Elementary schools call in grief counsellors. The grief counsellors refuse to go, citing lack of snowtires.

2:30 p.m.
Rush hour begins an hour early as office workers come down with mysterious illness and bolt for home. Usual traffic snarl is compounded by large numbers of SUV / four-wheel-drives abandoned by side of road.

2:50 p.m.
Airplanes are grounded and ferries are docked. There's no way to travel between the Island and rest of the world.

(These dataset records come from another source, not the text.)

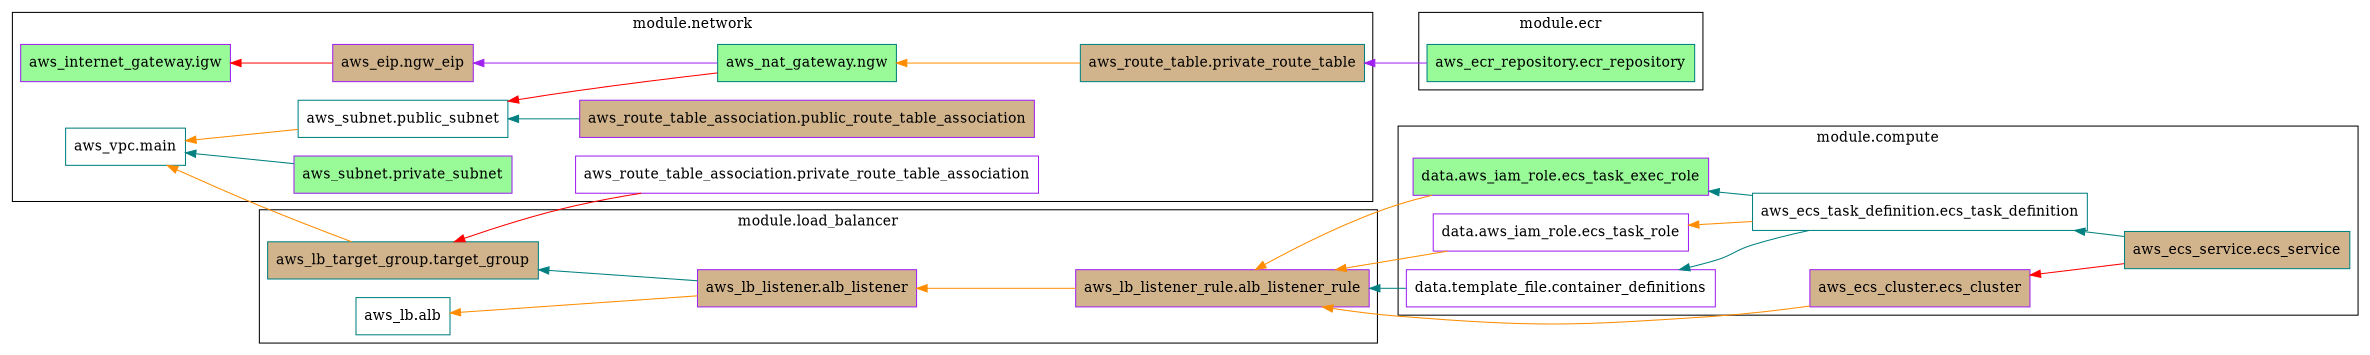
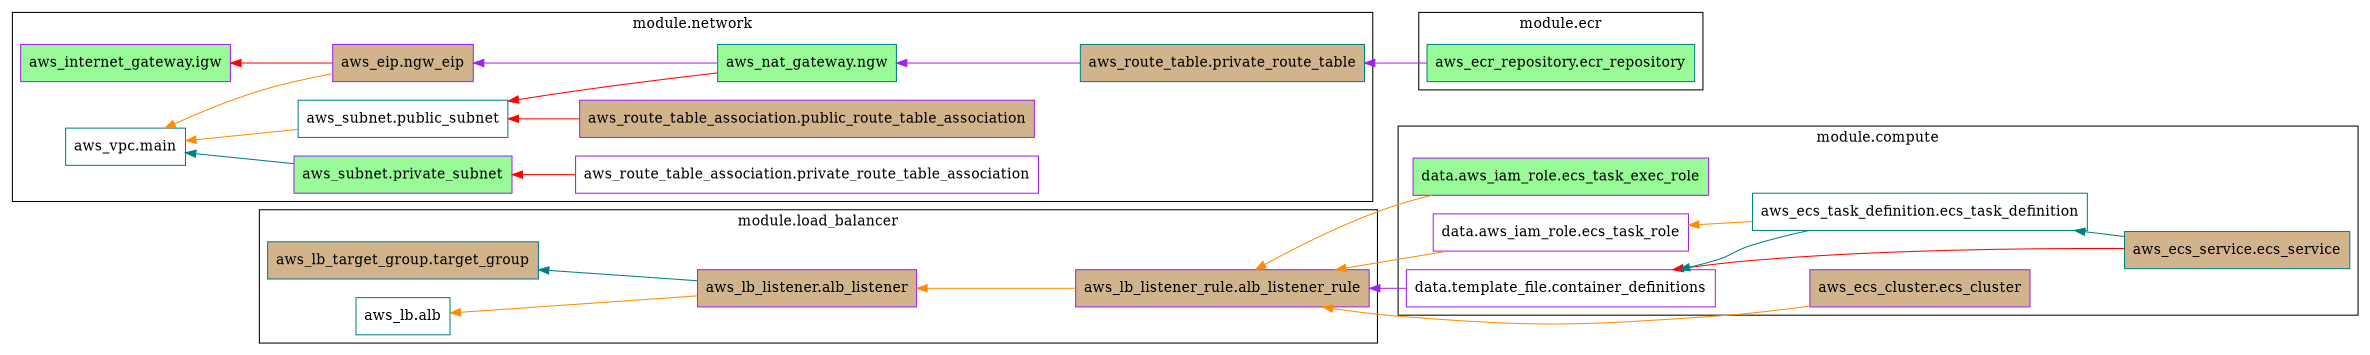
  digraph {
    fontname="DejaVu Serif"
    rankdir=RL
    node [color=purple fillcolor=tan fontname="DejaVu Serif" shape=rect style=filled]
    edge [color=darkorange fontname="DejaVu Serif"]
    n1 [fillcolor=palegreen label="data.aws_iam_role.ecs_task_exec_role"]
    n2 [fillcolor=white label="data.aws_iam_role.ecs_task_role"]
    n3 [fillcolor=white label="data.template_file.container_definitions"]
    n4 [label="aws_ecs_cluster.ecs_cluster"]
    n5 [color=teal label="aws_ecs_service.ecs_service"]
    n6 [color=teal fillcolor=white label="aws_ecs_task_definition.ecs_task_definition"]
    n7 [color=teal fillcolor=palegreen label="aws_ecr_repository.ecr_repository"]
    n8 [color=teal fillcolor=white label="aws_lb.alb"]
    n9 [label="aws_lb_listener.alb_listener"]
    n10 [label="aws_lb_listener_rule.alb_listener_rule"]
    n11 [color=teal label="aws_lb_target_group.target_group"]
    n12 [label="aws_eip.ngw_eip"]
    n13 [fillcolor=palegreen label="aws_internet_gateway.igw"]
    n14 [color=teal fillcolor=palegreen label="aws_nat_gateway.ngw"]
    n15 [color=teal label="aws_route_table.private_route_table"]
    n16 [fillcolor=white label="aws_route_table_association.private_route_table_association"]
    n17 [label="aws_route_table_association.public_route_table_association"]
    n18 [fillcolor=palegreen label="aws_subnet.private_subnet"]
    n19 [color=teal fillcolor=white label="aws_subnet.public_subnet"]
    n20 [color=teal fillcolor=white label="aws_vpc.main"]
    subgraph cluster_1 {
      label="module.compute"
      n1
      n2
      n3
      n4
      n5
      n6
    }
    subgraph cluster_2 {
      label="module.ecr"
      n7
    }
    subgraph cluster_3 {
      label="module.load_balancer"
      n8
      n9
      n10
      n11
    }
    subgraph cluster_4 {
      label="module.network"
      n12
      n13
      n14
      n15
      n16
      n17
      n18
      n19
      n20
    }
    n1 -> n10
    n2 -> n10
-   n3 -> n10 [color=teal]
+   n3 -> n10 [color=purple]
    n4 -> n10
-   n5 -> n4 [color=red]
+   n5 -> n3 [color=red]
    n5 -> n6 [color=teal]
-   n6 -> n1 [color=teal]
    n6 -> n2
    n6 -> n3 [color=teal]
    n7 -> n15 [color=purple]
    n9 -> n8
    n9 -> n11 [color=teal]
    n10 -> n9
-   n11 -> n20
+   n12 -> n20
    n12 -> n13 [color=red]
    n14 -> n12 [color=purple]
    n14 -> n19 [color=red]
-   n15 -> n14
-   n16 -> n11 [color=red]
-   n17 -> n19 [color=teal]
+   n15 -> n14 [color=purple]
+   n16 -> n18 [color=red]
+   n17 -> n19 [color=red]
    n18 -> n20 [color=teal]
    n19 -> n20
  }
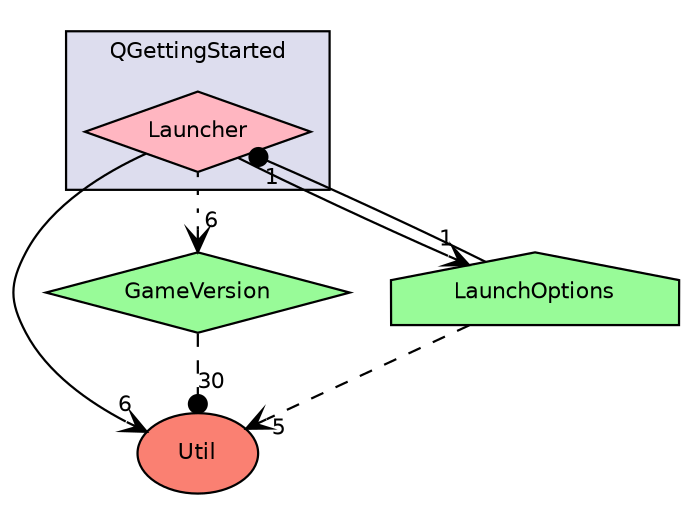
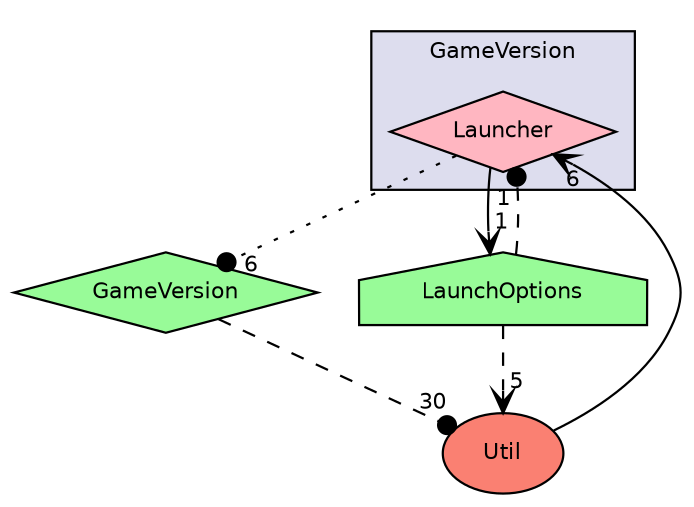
  digraph {
    compound=true
    node [fillcolor=palegreen fontname=Helvetica fontsize=10 shape=diamond style=filled]
    edge [arrowhead=vee headlabel=6 labeldistance=1.5 labelfontname=Helvetica labelfontsize=10 style=solid]
    n1 [fillcolor=lightpink label=Launcher pencolor=black]
    n2 [fillcolor=salmon label=Util shape=ellipse]
    n3 [label=GameVersion]
    n4 [label=LaunchOptions shape=house]
    subgraph cluster_1 {
      bgcolor="#ddddee"
      fontname=Helvetica
      fontsize=10
-     label=QGettingStarted
+     label=GameVersion
      pencolor=black
      n1
    }
-   n1 -> n2
-   n1 -> n3 [style=dotted]
+   n2 -> n1
+   n1 -> n3 [arrowhead=dot style=dotted]
    n1 -> n4 [headlabel=1]
    n3 -> n2 [arrowhead=dot headlabel=30 style=dashed]
-   n4 -> n1 [arrowhead=dot headlabel=1]
+   n4 -> n1 [arrowhead=dot headlabel=1 style=dashed]
    n4 -> n2 [headlabel=5 style=dashed]
  }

The Victoria Times Colonist newspaper headline blares: "Mainland cut off from Civilization."

3:33 p.m.
Provincial government responds to crisis by installing slot machines in homeless shelters.

4:10 p.m.
At behest of Provincial Emergency Program, authorities begin adding Prozac to drinking water.

4:15 p.m.
Fears of food shortages lead to alarming scenes of violence and looting. Grocery shoppers riot across the city - except in Oak Bay, where residents hire caterers to do rioting for them.

4:30 p.m.
Bracing for the arrival of snow, the city is gripped by an eerie stillness reminiscent of Baghdad on the eve of the invasion. Searchlights comb darkening sky for first sign of precipitation.

4:48 p.m.
Panic ripples across the region as word come in that the first flakes of snow have fallen on the Malahat Highway.

5:40 p.m.
Television reporter, Ed Bain, shaking uncontrollably, tells viewers that snow warnings have been extended. This weather pattern could go on for days. Mercury is plummeting to Calgary-in-August levels. Martial law is considered. Victoria politicians plan an emergency command centre aboard HMCS Regina - once it reaches Oahu….

And so winter begins on the wet-coast of Canada… How about where you are?